Beyond Belief 

Beyond Belief

I imagined the ghost. This was because I knew such phenomena did not really exist - so what else could it be but a flip of my own mind, or a flick of the light on its last legs ahead of darkness, or a flap of a weathered window-shutter, or the flop of a dropped dressing-gown, a fleck of reflection, a flippety-gibbet that deserved less credence than a dream?

But, then, when my colleagues at work started small-talking about the ghost in my house, without me having breathed a word to them about it - in fact becoming a topic of conversation taken more for granted than that of the weather - I began to have my doubts. Not that doubt is tantamount to belief. But doubt is the next worst thing, surely.

So, I began to doubt the ghost, rather than imagine it was a freak of my mind. Its existence wavered upon the edge of tangibility, true. But it was still something I locked away in the depths of silent sleep, come the fullness of night. My dreams were full of routine matters, such as the ledger at work and colleagues who spoke as if they knew me - and a boss who did. Call him God, if you like.

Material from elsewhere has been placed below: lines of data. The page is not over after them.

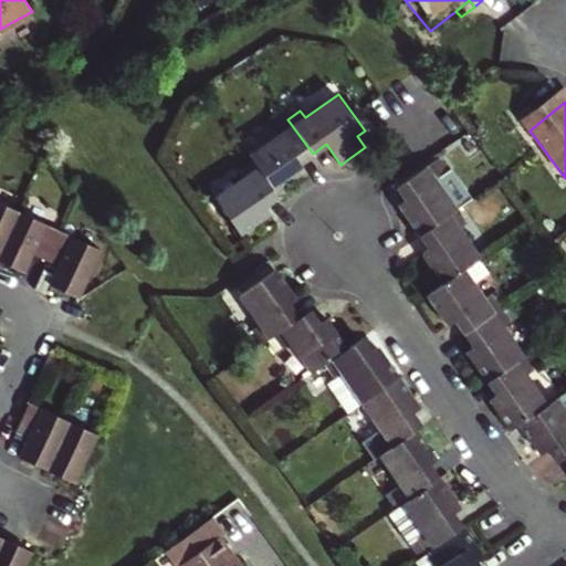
[(250,157),(254,163),(275,191),(304,170),(299,164),(313,154),(287,119),(273,129),(278,137),(250,157)]
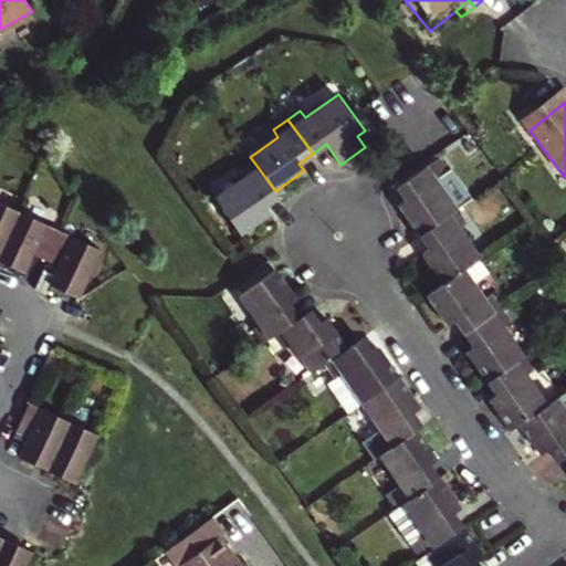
[(265,207),(280,198),(275,191),(254,163),(239,174),(243,178),(213,199),(238,234),(269,212),(265,207)]
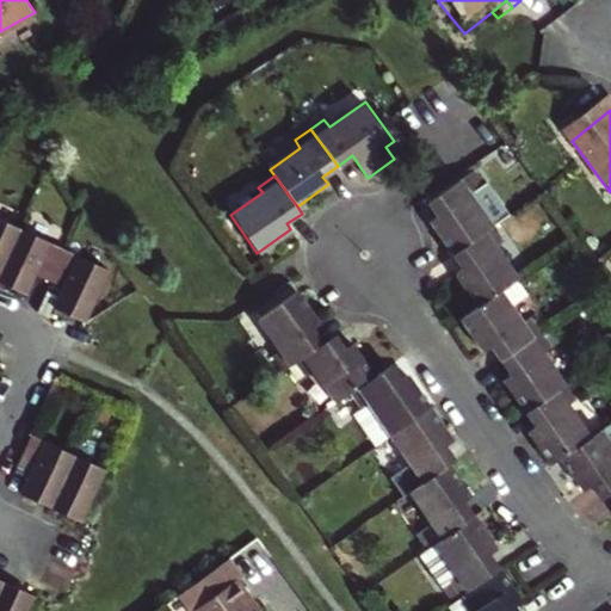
[(454,258),(491,230),(468,198),(475,193),(464,179),(431,203),(429,210),(437,221),(431,226),(454,258)]
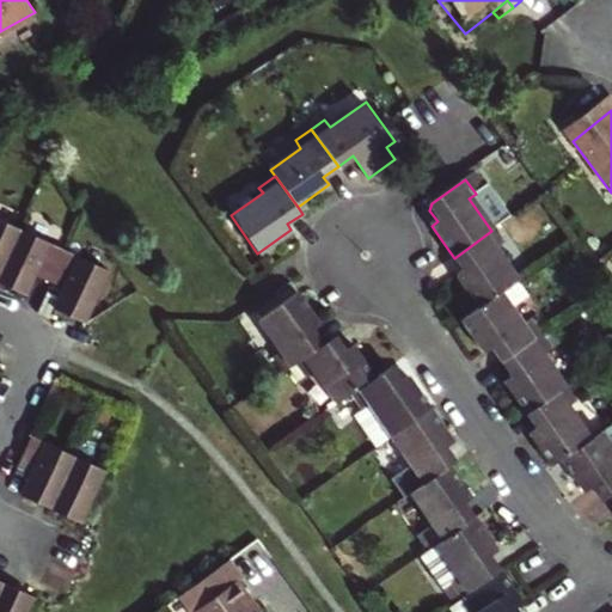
[(0,277),(25,291),(35,270),(63,283),(54,304),(84,318),(109,265),(0,214),(0,277)]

Then I gradually grew aware of matters that most human beings never encounter. One was indeed the ghost. A real one, this time. No doubt about that. I had died in my sleep, you see. It was only natural. I could not claw my way out, past the dragging fingers of jealous colleagues. But a wisp of me managed it. A mere wisp. Call it the ghost, as I say. The nearest you will come to believing. The nearest to proving the old Cartesian maxim: "I doubt, therefore I am." Or was it a flip of someone else's mind, or simply an unpredictable fluke of the weather?